The Morning Jelly, Two Ingredients
Credit: Instagram
This is the recipe that has been circulating, and it could not be simpler.
You will need:
- 150ml of pure fruit juice (cranberry, pomegranate or tart cherry are the popular picks, all rich in polyphenols)
- 1 to 2 tablespoons of psyllium husk
The method:
- Pour the juice into a small jar or glass.
- Add the psyllium and stir quickly and well. It clumps if you dawdle.
- Leave it for 10 to 15 minutes. It will set into a soft, spoonable jelly.
- Eat it as is, layered over Greek yogurt with berries, or alongside your usual breakfast.
Worth flagging
Drink a full glass of water with it, and aim for 1.5 to 2 litres across the day. Psyllium absorbs liquid, which is exactly why it works, but it needs the water to do its job properly. If you are new to fibre, start with one teaspoon, not two tablespoons. Build up slowly. And if you take regular medication, keep psyllium two hours either side, as it can interfere with absorption.
The Psyllium Worth Buying
Not all psyllium is created equal. A few options from Healf worth knowing:
- Kiki Health Organic Psyllium Husk Powder, if you want a fine powder that blends in seamlessly.
- Kiki Health Organic Psyllium Husks, the whole-husk version if you prefer a slightly more textured jelly.
- NOW Foods Psyllium Husk Powder, the workhorse option, delivering 7g of fibre a serving.
- Solgar Psyllium Husk capsules, for the days you are travelling or simply cannot face the jelly.
Give It a Month
You will not feel it on day one.

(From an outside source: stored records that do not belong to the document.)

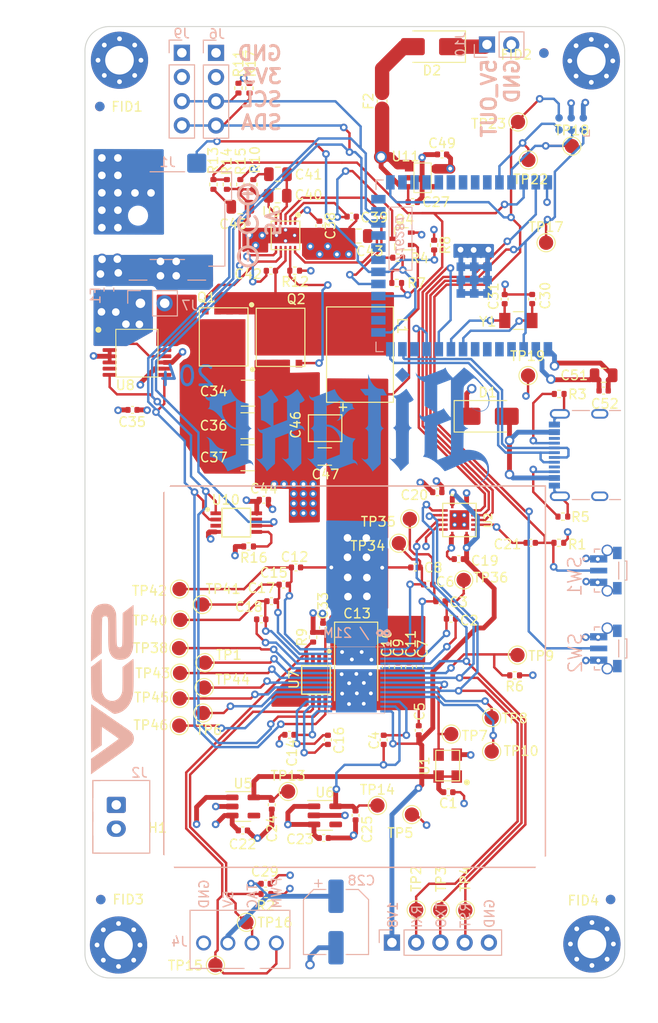
<source format=kicad_pcb>
(kicad_pcb
	(version 20240108)
	(generator "pcbnew")
	(generator_version "8.0")
	(general
		(thickness 1.6)
		(legacy_teardrops no)
	)
	(paper "A4")
	(layers
		(0 "F.Cu" signal)
		(1 "In1.Cu" signal)
		(2 "In2.Cu" signal)
		(31 "B.Cu" signal)
		(32 "B.Adhes" user "B.Adhesive")
		(33 "F.Adhes" user "F.Adhesive")
		(34 "B.Paste" user)
		(35 "F.Paste" user)
		(36 "B.SilkS" user "B.Silkscreen")
		(37 "F.SilkS" user "F.Silkscreen")
		(38 "B.Mask" user)
		(39 "F.Mask" user)
		(40 "Dwgs.User" user "User.Drawings")
		(41 "Cmts.User" user "User.Comments")
		(42 "Eco1.User" user "User.Eco1")
		(43 "Eco2.User" user "User.Eco2")
		(44 "Edge.Cuts" user)
		(45 "Margin" user)
		(46 "B.CrtYd" user "B.Courtyard")
		(47 "F.CrtYd" user "F.Courtyard")
		(48 "B.Fab" user)
		(49 "F.Fab" user)
		(50 "User.1" user)
		(51 "User.2" user)
		(52 "User.3" user)
		(53 "User.4" user)
		(54 "User.5" user)
		(55 "User.6" user)
		(56 "User.7" user)
		(57 "User.8" user)
		(58 "User.9" user)
	)
	(setup
		(stackup
			(layer "F.SilkS"
				(type "Top Silk Screen")
			)
			(layer "F.Paste"
				(type "Top Solder Paste")
			)
			(layer "F.Mask"
				(type "Top Solder Mask")
				(thickness 0.01)
			)
			(layer "F.Cu"
				(type "copper")
				(thickness 0.02)
			)
			(layer "dielectric 1"
				(type "core")
				(thickness 0.5)
				(material "FR4")
				(epsilon_r 4.5)
				(loss_tangent 0.02)
			)
			(layer "In1.Cu"
				(type "copper")
				(thickness 0.02)
			)
			(layer "dielectric 2"
				(type "prepreg")
				(thickness 0.5)
				(material "FR4")
				(epsilon_r 4.5)
				(loss_tangent 0.02)
			)
			(layer "In2.Cu"
				(type "copper")
				(thickness 0.02)
			)
			(layer "dielectric 3"
				(type "core")
				(thickness 0.5)
				(material "FR4")
				(epsilon_r 4.5)
				(loss_tangent 0.02)
			)
			(layer "B.Cu"
				(type "copper")
				(thickness 0.02)
			)
			(layer "B.Mask"
				(type "Bottom Solder Mask")
				(thickness 0.01)
			)
			(layer "B.Paste"
				(type "Bottom Solder Paste")
			)
			(layer "B.SilkS"
				(type "Bottom Silk Screen")
			)
			(copper_finish "None")
			(dielectric_constraints no)
		)
		(pad_to_mask_clearance 0)
		(allow_soldermask_bridges_in_footprints no)
		(pcbplotparams
			(layerselection 0x00010fc_ffffffff)
			(plot_on_all_layers_selection 0x0000000_00000000)
			(disableapertmacros no)
			(usegerberextensions no)
			(usegerberattributes yes)
			(usegerberadvancedattributes yes)
			(creategerberjobfile no)
			(dashed_line_dash_ratio 12.000000)
			(dashed_line_gap_ratio 3.000000)
			(svgprecision 6)
			(plotframeref no)
			(viasonmask no)
			(mode 1)
			(useauxorigin no)
			(hpglpennumber 1)
			(hpglpenspeed 20)
			(hpglpendiameter 15.000000)
			(pdf_front_fp_property_popups yes)
			(pdf_back_fp_property_popups yes)
			(dxfpolygonmode yes)
			(dxfimperialunits yes)
			(dxfusepcbnewfont yes)
			(psnegative no)
			(psa4output no)
			(plotreference yes)
			(plotvalue no)
			(plotfptext yes)
			(plotinvisibletext no)
			(sketchpadsonfab no)
			(subtractmaskfromsilk yes)
			(outputformat 1)
			(mirror no)
			(drillshape 0)
			(scaleselection 1)
			(outputdirectory "Manufacturing Files/gerbers/")
		)
	)
	(net 0 "")
	(net 1 "GND")
	(net 2 "/Power/VIN")
	(net 3 "/BM1366/1V8")
	(net 4 "/BM1366/INV_CLKO")
	(net 5 "/VDD")
	(net 6 "/ESP32/EN")
	(net 7 "/5V")
	(net 8 "/3V3")
	(net 9 "/TX")
	(net 10 "/RX")
	(net 11 "/BM1366/VDD3_0")
	(net 12 "/BM1366/VDD2_0")
	(net 13 "/RST")
	(net 14 "/BM1366/PIN_MODE")
	(net 15 "/Fan/FAN_TACH")
	(net 16 "/SCL")
	(net 17 "/Fan/FAN_PWM")
	(net 18 "/Power/OUT0")
	(net 19 "/Power/SW")
	(net 20 "/BM1366/0V8")
	(net 21 "/BM1366/VDD1_0")
	(net 22 "/BM1366/VDD1_1")
	(net 23 "/BM1366/VDD2_1")
	(net 24 "/BM1366/VDD3_1")
	(net 25 "Net-(Q4-D)")
	(net 26 "Net-(U9-COMP)")
	(net 27 "Net-(U9-BOOT)")
	(net 28 "Net-(C41-Pad2)")
	(net 29 "Net-(U9-BP)")
	(net 30 "/BM1366/CI")
	(net 31 "Net-(C45-Pad1)")
	(net 32 "/BM1366/RO")
	(net 33 "/BM1366/RST_N")
	(net 34 "Net-(Q1-G)")
	(net 35 "Net-(Q2-G)")
	(net 36 "/BM1366/RI")
	(net 37 "Net-(U10-FS0)")
	(net 38 "Net-(U12-GPIO19{slash}U1RTS{slash}ADC2_CH8{slash}CLK_OUT2{slash}USB_D-)")
	(net 39 "Net-(U12-GPIO20{slash}U1CTS{slash}ADC2_CH9{slash}CLK_OUT1{slash}USB_D+)")
	(net 40 "unconnected-(U12-GPIO4{slash}TOUCH4{slash}ADC1_CH3-Pad4)")
	(net 41 "unconnected-(U12-MTCK{slash}GPIO39{slash}CLK_OUT3{slash}SUBSPICS1-Pad32)")
	(net 42 "unconnected-(U12-MTDO{slash}GPIO40{slash}CLK_OUT2-Pad33)")
	(net 43 "unconnected-(U12-MTDI{slash}GPIO41{slash}CLK_OUT1-Pad34)")
	(net 44 "/BM1366/CLKI")
	(net 45 "/BM1366/NRSTO")
	(net 46 "/BM1366/BO")
	(net 47 "/BM1366/CLKO")
	(net 48 "/BM1366/CO")
	(net 49 "/ESP32/P_TX")
	(net 50 "/ESP32/P_RX")
	(net 51 "/ESP32/IO0")
	(net 52 "/ESP32/XIN32")
	(net 53 "unconnected-(U12-MTMS{slash}GPIO42-Pad35)")
	(net 54 "/BM1366/ADDR0")
	(net 55 "/ESP32/XOUT32")
	(net 56 "/Power/PGOOD")
	(net 57 "unconnected-(U5-PG-Pad4)")
	(net 58 "unconnected-(U6-PG-Pad4)")
	(net 59 "unconnected-(U8-ALERT-Pad7)")
	(net 60 "/Power/OUT1")
	(net 61 "unconnected-(U8-NC-Pad13)")
	(net 62 "/ESP32/PWR_EN")
	(net 63 "unconnected-(U12-GPIO8{slash}TOUCH8{slash}ADC1_CH7{slash}SUBSPICS1-Pad12)")
	(net 64 "/SDA")
	(net 65 "unconnected-(U12-*GPIO46-Pad16)")
	(net 66 "unconnected-(U12-GPIO9{slash}TOUCH9{slash}ADC1_CH8{slash}FSPIHD{slash}SUBSPIHD-Pad17)")
	(net 67 "unconnected-(U12-GPIO13{slash}TOUCH13{slash}ADC2_CH2{slash}FSPIQ{slash}FSPIIO7{slash}SUBSPIQ-Pad21)")
	(net 68 "unconnected-(U12-GPIO14{slash}TOUCH14{slash}ADC2_CH3{slash}FSPIWP{slash}FSPIDQS{slash}SUBSPIWP-Pad22)")
	(net 69 "unconnected-(U12-GPIO5{slash}TOUCH5{slash}ADC1_CH4-Pad5)")
	(net 70 "unconnected-(U12-GPIO6{slash}TOUCH6{slash}ADC1_CH5-Pad6)")
	(net 71 "unconnected-(U12-GPIO7{slash}TOUCH7{slash}ADC1_CH6-Pad7)")
	(net 72 "unconnected-(U12-SPIIO6{slash}GPIO35{slash}FSPID{slash}SUBSPID-Pad28)")
	(net 73 "unconnected-(U12-SPIIO7{slash}GPIO36{slash}FSPICLK{slash}SUBSPICLK-Pad29)")
	(net 74 "unconnected-(U12-SPIDQS{slash}GPIO37{slash}FSPIQ{slash}SUBSPIQ-Pad30)")
	(net 75 "unconnected-(U12-GPIO21-Pad23)")
	(net 76 "unconnected-(U12-*GPIO45-Pad26)")
	(net 77 "unconnected-(U12-GPIO38{slash}FSPIWP{slash}SUBSPIWP-Pad31)")
	(net 78 "/BM1366/BI")
	(net 79 "/PLUG_SENSE")
	(net 80 "/BM1366/ADDR1")
	(net 81 "Net-(D1-Pad2)")
	(net 82 "unconnected-(J8-SBU1-PadA8)")
	(net 83 "unconnected-(J8-SBU2-PadB8)")
	(net 84 "unconnected-(U7-DP-Pad2)")
	(net 85 "unconnected-(U7-DN-Pad3)")
	(net 86 "unconnected-(U10-FS1-Pad3)")
	(net 87 "Net-(J8-CC1)")
	(net 88 "Net-(J8-CC2)")
	(net 89 "unconnected-(U11-NC-Pad4)")
	(net 90 "unconnected-(U2-NC-Pad6)")
	(net 91 "unconnected-(U2-NC-Pad9)")
	(net 92 "Net-(U14-VDDIO_18_1)")
	(net 93 "Net-(U14-VDDIO_08_1)")
	(net 94 "Net-(D2-Pad2)")
	(net 95 "/ESP32/5V_OUT")
	(net 96 "/Power/VIN_FUSED")
	(footprint "Capacitor_SMD:C_0805_2012Metric" (layer "F.Cu") (at 105.864 69.487 180))
	(footprint "Capacitor_SMD:C_0402_1005Metric" (layer "F.Cu") (at 116.356 103.365 180))
	(footprint "Diode_SMD:D_SMA" (layer "F.Cu") (at 119.38 88.392))
	(footprint "Package_SO:TSSOP-16_4.4x5mm_P0.65mm" (layer "F.Cu") (at 82.64 81.77))
	(footprint "Capacitor_SMD:C_0402_1005Metric" (layer "F.Cu") (at 112.268 114.6556 -90))
	(footprint "Resistor_SMD:R_0402_1005Metric" (layer "F.Cu") (at 94.42 53.99 90))
	(footprint "Fiducial:Fiducial_1mm_Mask2mm" (layer "F.Cu") (at 125.2728 50.292))
	(footprint "Fiducial:Fiducial_1mm_Mask2mm" (layer "F.Cu") (at 132.2578 139.065))
	(footprint "Resistor_SMD:R_0402_1005Metric" (layer "F.Cu") (at 90.6496 64.079 -90))
	(footprint "Fiducial:Fiducial_1mm_Mask2mm" (layer "F.Cu") (at 78.8416 139.065))
	(footprint "Resistor_SMD:R_0402_1005Metric" (layer "F.Cu") (at 122.207 115.554 180))
	(footprint "Capacitor_SMD:C_0402_1005Metric" (layer "F.Cu") (at 115.25 127.81 180))
	(footprint "TestPoint:TestPoint_Pad_D1.5mm" (layer "F.Cu") (at 87.0458 112.6998))
	(footprint "Package_TO_SOT_SMD:SOT-323_SC-70" (layer "F.Cu") (at 110.37 69.78 180))
	(footprint "Capacitor_SMD:C_0805_2012Metric" (layer "F.Cu") (at 97.4054 63.0058 180))
	(footprint "TestPoint:TestPoint_Pad_D1.5mm" (layer "F.Cu") (at 123.61 84.12))
	(footprint "Resistor_SMD:R_0402_1005Metric" (layer "F.Cu") (at 113.77 70.44 -90))
	(footprint "Capacitor_SMD:C_0402_1005Metric" (layer "F.Cu") (at 114.44 107.79 180))
	(footprint "MountingHole:MountingHole_3.5mm" (layer "F.Cu") (at 84.71 94.91))
	(footprint "Resistor_SMD:R_0402_1005Metric" (layer "F.Cu") (at 127.254 98.91 180))
	(footprint "Capacitor_SMD:C_0402_1005Metric" (layer "F.Cu") (at 101.75 68.41 -90))
	(footprint "TestPoint:TestPoint_Pad_D1.5mm" (layer "F.Cu") (at 111.225 99.15))
	(footprint "TestPoint:TestPoint_Pad_D1.5mm" (layer "F.Cu") (at 111.44 130.16))
	(footprint "Capacitor_SMD:C_0402_1005Metric" (layer "F.Cu") (at 105.54 130.24 -90))
	(footprint "Capacitor_SMD:C_0805_2012Metric" (layer "F.Cu") (at 93.472 66.42))
	(footprint "bitaxe:SC32S-7PF20PPM" (layer "F.Cu") (at 122.595 78.349 180))
	(footprint "TestPoint:TestPoint_Pad_D1.5mm" (layer "F.Cu") (at 94.107 141.4526))
	(footprint "TestPoint:TestPoint_Pad_D1.5mm" (layer "F.Cu") (at 90.8558 145.9484))
	(footprint "Package_TO_SOT_SMD:SOT-23-5" (layer "F.Cu") (at 93.753 129.308))
	(footprint "MountingHole:MountingHole_3.5mm" (layer "F.Cu") (at 84.79 136.04))
	(footprint "Capacitor_SMD:C_0805_2012Metric" (layer "F.Cu") (at 131.53 84.09))
	(footprint "TestPoint:TestPoint_Pad_D1.5mm" (layer "F.Cu") (at 119.8 119.99))
	(footprint "TestPoint:TestPoint_Pad_D1.5mm" (layer "F.Cu") (at 122.556 57.528))
	(footprint "Diode_SMD:D_SMA" (layer "F.Cu") (at 113.54 49.63 180))
	(footprint "Package_TO_SOT_SMD:SOT-23-5" (layer "F.Cu") (at 102.32 130.24))
	(footprint "MountingHole:MountingHole_3.5mm" (layer "F.Cu") (at 125.82 136))
	(footprint "TestPoint:TestPoint_Pad_D1.5mm" (layer "F.Cu") (at 89.7636 114.2238))
	(footprint "Capacitor_SMD:C_0402_1005Metric" (layer "F.Cu") (at 108.485 122.318 90))
	(footprint "TestPoint:TestPoint_Pad_D1.5mm" (layer "F.Cu") (at 87.1474 115.316))
	(footprint "Package_SO:TSSOP-8_3x3mm_P0.65mm" (layer "F.Cu") (at 101.3968 116.0272 -90))
	(footprint "Capacitor_SMD:C_0402_1005Metric" (layer "F.Cu") (at 99.3 104.24 180))
	(footprint "Capacitor_SMD:C_0402_1005Metric" (layer "F.Cu") (at 131.53 85.7))
	(footprint "Resistor_SMD:R_0402_1005Metric" (layer "F.Cu") (at 126.837 101.658 180))
	(footprint "MountingHole:MountingHole_3mm_Pad_Via" (layer "F.Cu") (at 130.23501 51.12099))
	(footprint "Capacitor_SMD:C_0402_1005Metric" (layer "F.Cu") (at 124.043 76.096 90))
	(footprint "Fiducial:Fiducial_1mm_Mask2mm" (layer "F.Cu") (at 78.74 55.9054))
	(footprint "bitaxe:TXB0104" (layer "F.Cu") (at 116.422 99.265 -90))
	(footprint "Resistor_SMD:R_0402_1005Metric"
		(layer "F.Cu")
		(uuid "57d8a4ce-023a-4414-a7ad-36b5ad30379c")
		(at 93.27 53.98 90)
		(descr "Resistor SMD 0402 (1005 Metric), square (rectangular) end terminal, IPC_7351 nominal, (Body size source: IPC-SM-782 page 72, https://www.pcb-3d.com/wordpress/wp-content/uploads/ipc-sm-782a_amendment_1_and_2.pdf), generated with kicad-footprint-generator")
		(tags "resistor")
		(property "Reference" "R11"
			(at 2.57 0 90)
			(layer "F.SilkS")
			(uuid "8d7478d1-f855-44cd-b588-28b89cdb9b6e")
			(effects
				(font
					(size 1 1)
					(thickness 0.15)
				)
			)
		)
		(property "Value" "4.7k"
			(at 0 1.17 90)
			(la
... [1195304 chars truncated]
</source>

You probably will not feel it on day three. But somewhere around week two, the quiet things start to settle. Digestion that behaves. Steadier energy after lunch. Less of that restless 4pm pull toward the biscuit tin.
It is one of the simplest, most evidence-backed things you can add to a morning, and it costs roughly the same as a coffee.
Spoon, jar, ten minutes. That is the whole ritual.